Между тем, собранные за долгие годы вещи смотрят на меня заговорщицки. Сидят в засаде и напоминают. Их много, а я одна. Их численное превосходство сочится из книжных и платяных шкафов, выставляется напоказ на полках и столах. Ведь я не только активно собирала, я еще и сохраняла все, что попадало ко мне: письма (в коробках, от друзей, любовников, коллег), открытки (dito), книги, подписанные авторами (dito), подарки (балетные туфли Эллы Комлевой, русские шали, шелковые платки, сумочки, чайные стаканы, ожерелья, рисунки, вазы, тарелки). Стоит мне захотеть от чего-то избавиться, в лицо сразу веет сквозняком. Знакомое чувство: отпустить, или: чемодан это чемодан/ это прощание/ это кожа/ это нука-тронь/ это набей-меня-доверху/ распакуй меня/ мы-переезжаем-отсюда-туда/ и оттуда/ах, да/ дальше.

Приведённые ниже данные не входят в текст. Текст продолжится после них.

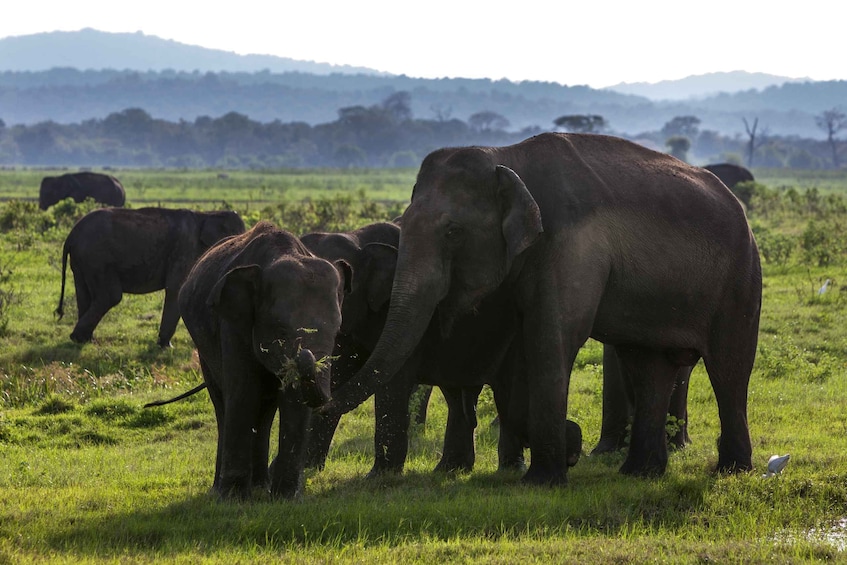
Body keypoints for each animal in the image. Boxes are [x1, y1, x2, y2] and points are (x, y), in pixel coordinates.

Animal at [56, 205, 245, 346]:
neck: (207, 214)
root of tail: (71, 235)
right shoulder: (185, 248)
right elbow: (176, 288)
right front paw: (165, 346)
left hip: (82, 261)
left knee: (85, 295)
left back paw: (84, 340)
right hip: (97, 258)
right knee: (110, 296)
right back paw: (80, 338)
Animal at [179, 220, 352, 498]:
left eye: (337, 332)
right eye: (280, 331)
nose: (304, 354)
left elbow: (292, 399)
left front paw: (285, 497)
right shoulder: (233, 322)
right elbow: (244, 391)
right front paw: (233, 498)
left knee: (266, 409)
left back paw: (261, 485)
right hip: (204, 348)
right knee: (223, 401)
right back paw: (220, 489)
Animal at [322, 133, 764, 484]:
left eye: (453, 231)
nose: (575, 441)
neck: (507, 157)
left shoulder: (572, 242)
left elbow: (552, 335)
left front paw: (543, 480)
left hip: (741, 276)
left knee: (729, 367)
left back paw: (732, 472)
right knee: (648, 366)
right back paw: (639, 473)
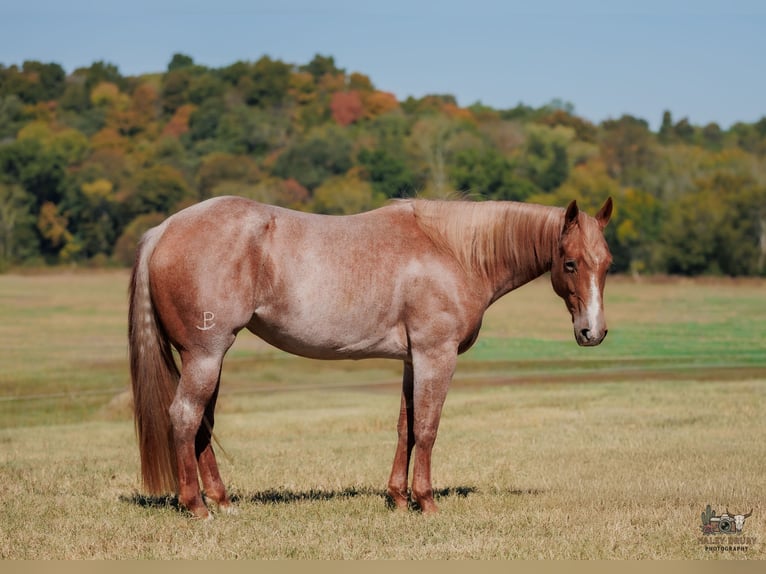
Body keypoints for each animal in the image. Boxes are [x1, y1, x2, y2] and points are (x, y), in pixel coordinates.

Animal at [128, 195, 613, 518]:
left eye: (606, 262)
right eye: (570, 263)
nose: (593, 332)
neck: (451, 251)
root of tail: (164, 229)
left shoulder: (412, 360)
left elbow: (406, 428)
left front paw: (398, 498)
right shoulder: (436, 356)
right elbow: (428, 428)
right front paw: (426, 501)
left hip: (208, 358)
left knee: (203, 423)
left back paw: (223, 501)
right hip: (205, 355)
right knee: (185, 417)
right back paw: (197, 507)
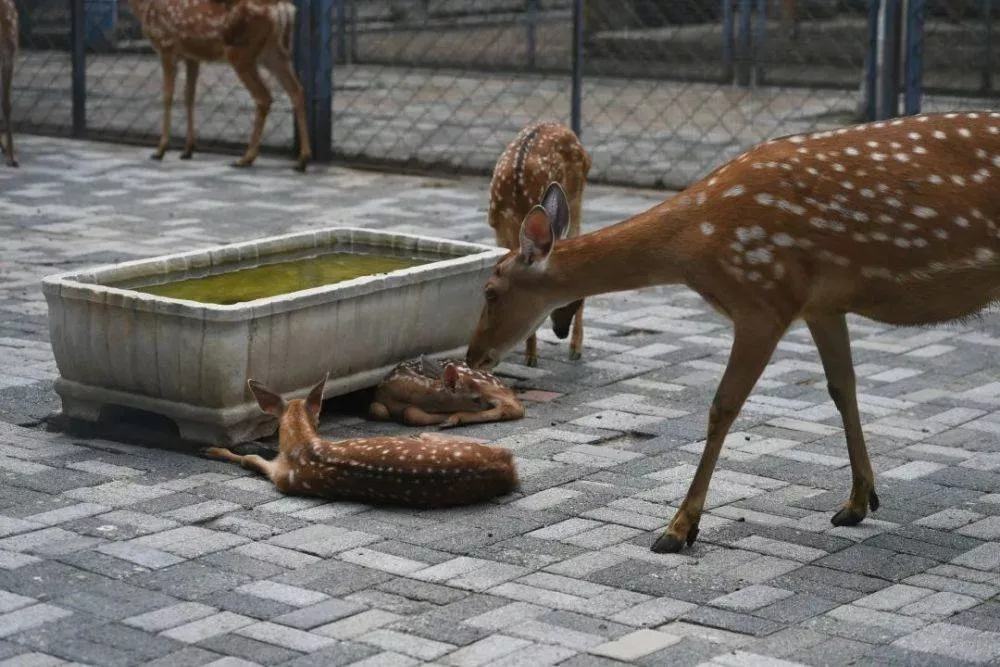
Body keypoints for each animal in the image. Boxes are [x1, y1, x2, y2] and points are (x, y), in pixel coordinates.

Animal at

Этого «дальше» не миновать, и все же. И все же вещи, прочные, привносят стабильность. Образуют рамки. Дают защиту. Опору. Эти безмолвные, говорящие вещи. На тот свет они не стремятся, но годятся для того, чтобы создавать ощущение дома.

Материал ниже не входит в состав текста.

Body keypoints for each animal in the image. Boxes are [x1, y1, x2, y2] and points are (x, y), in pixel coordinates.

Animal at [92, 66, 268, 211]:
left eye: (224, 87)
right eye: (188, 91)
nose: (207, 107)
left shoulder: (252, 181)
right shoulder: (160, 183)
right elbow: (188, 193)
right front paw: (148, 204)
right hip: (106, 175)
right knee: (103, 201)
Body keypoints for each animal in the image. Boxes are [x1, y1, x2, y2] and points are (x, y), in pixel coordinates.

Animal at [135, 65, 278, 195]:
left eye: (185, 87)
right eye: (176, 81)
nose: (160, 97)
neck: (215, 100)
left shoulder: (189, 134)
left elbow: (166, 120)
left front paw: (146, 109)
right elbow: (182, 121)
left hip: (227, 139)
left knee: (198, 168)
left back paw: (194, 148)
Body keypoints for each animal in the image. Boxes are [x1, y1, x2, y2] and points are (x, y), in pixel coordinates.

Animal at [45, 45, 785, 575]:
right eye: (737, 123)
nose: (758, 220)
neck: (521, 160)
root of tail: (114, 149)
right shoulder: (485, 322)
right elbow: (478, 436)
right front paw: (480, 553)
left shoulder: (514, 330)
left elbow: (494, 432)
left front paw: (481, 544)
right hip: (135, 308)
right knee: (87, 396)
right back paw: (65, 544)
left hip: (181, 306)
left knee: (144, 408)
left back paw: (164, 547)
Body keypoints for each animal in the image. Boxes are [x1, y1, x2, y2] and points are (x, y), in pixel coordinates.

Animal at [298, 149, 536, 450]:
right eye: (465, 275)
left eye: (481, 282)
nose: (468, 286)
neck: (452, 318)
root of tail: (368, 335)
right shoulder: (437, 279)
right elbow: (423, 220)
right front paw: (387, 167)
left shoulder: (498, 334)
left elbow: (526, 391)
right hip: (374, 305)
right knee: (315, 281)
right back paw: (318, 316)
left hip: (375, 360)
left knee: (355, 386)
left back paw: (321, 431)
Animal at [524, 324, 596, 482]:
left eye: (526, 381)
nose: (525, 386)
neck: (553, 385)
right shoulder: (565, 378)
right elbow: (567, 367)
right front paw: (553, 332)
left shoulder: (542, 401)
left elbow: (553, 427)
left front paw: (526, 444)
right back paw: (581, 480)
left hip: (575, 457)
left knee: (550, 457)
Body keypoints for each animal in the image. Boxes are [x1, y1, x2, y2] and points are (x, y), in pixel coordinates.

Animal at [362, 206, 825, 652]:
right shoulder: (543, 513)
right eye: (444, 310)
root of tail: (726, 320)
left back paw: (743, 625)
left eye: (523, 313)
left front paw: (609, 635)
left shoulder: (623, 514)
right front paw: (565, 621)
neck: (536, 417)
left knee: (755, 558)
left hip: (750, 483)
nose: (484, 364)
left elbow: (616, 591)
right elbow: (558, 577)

То, что они меня легко переживут, хорошо.
То, что они призывают меня к порядку, хорошо.
То, что они, не меняясь сами, показывают мне, как изменилась я, хорошо.

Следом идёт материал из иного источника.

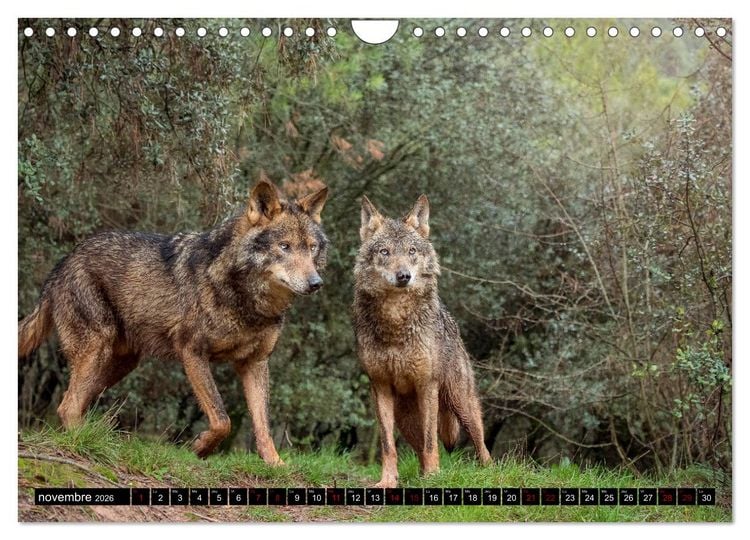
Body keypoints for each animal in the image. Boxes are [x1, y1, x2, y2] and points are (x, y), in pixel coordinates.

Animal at [18, 181, 328, 464]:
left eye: (311, 248)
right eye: (284, 247)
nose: (316, 283)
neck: (249, 301)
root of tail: (63, 262)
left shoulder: (255, 363)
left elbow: (263, 426)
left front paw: (276, 465)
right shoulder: (192, 352)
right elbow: (222, 420)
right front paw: (201, 448)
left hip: (120, 364)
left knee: (72, 402)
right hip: (96, 351)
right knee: (67, 406)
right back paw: (86, 446)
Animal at [353, 194, 492, 487]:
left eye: (412, 251)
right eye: (385, 252)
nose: (404, 276)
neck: (395, 324)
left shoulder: (426, 385)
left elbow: (431, 443)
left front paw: (433, 478)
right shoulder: (379, 387)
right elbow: (388, 446)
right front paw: (388, 482)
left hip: (461, 402)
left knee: (481, 444)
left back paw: (488, 472)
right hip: (405, 420)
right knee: (415, 449)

То, что они (в пику моей сентиментальности) независимы, хорошо.
Давно уже они ведут между собой разговоры, в которых мне нет места. Это хорошо.
Об их невинности я не хочу говорить. Ни я, ни они не невинны. Но по сравнению с моими вопросами, они хороши без вопросов.
Память это сумма забытого, говорит Ильзе Айхингер.
Как прожорливая черная дыра, эта фраза грозит проглотить остатки памяти.
Но нет. Память есть память, даже если в ней то тут, то там обнаруживаются дыры. Обрыв ленты, как в кино. Паузы. Это плохо? У тела есть право сбросить груз. К tabula rasa оно не стремится.
Прежде чем вызвать в своей памяти ту самую книжку венгерских сказок (истрепанную), я ее нюхаю: корица и что-то сладковато-горькое. Такого запаха я больше нигде не встречала. Он ведет меня прямиком в детство, в царство сказок. Только что там сотворил черт с Янчо, я не помню. Черт, Янчо, Жужа, бог с ними уже. Книга пахнет Рождеством, и мама читает. В этом половина счастья.
М. называет меня фетишисткой запахов, в то время как она сама бредит белыми кистями, розовыми кончиками пальцев и острыми локотками.
Забвение, говорю я, бежит от запахов. Если пахнет сеном, во мне возникают сотни образов.
М. думает образами, вспоминает образами. Остальное ее не волнует.
Образы, говорю я, это хорошо. Но сначала запахи.
Надежные: запах бурого угля (Любляна), запах водорослей и жареных сардин (Триест). Запах кипарисов (Триест, Градо), запах мокрого от дождя барвинка (Триест), запах сахарной ваты и жареного миндаля (все ярмарки моего детства), запах застывшего жира и мочи (провинциальные вокзалы Восточной Европы), запах жавелевой воды (измученный насекомыми юг), душный запах ладана (церкви Италии), запах йода (старые аптеки). Секундный контакт, и фильм крутится дальше.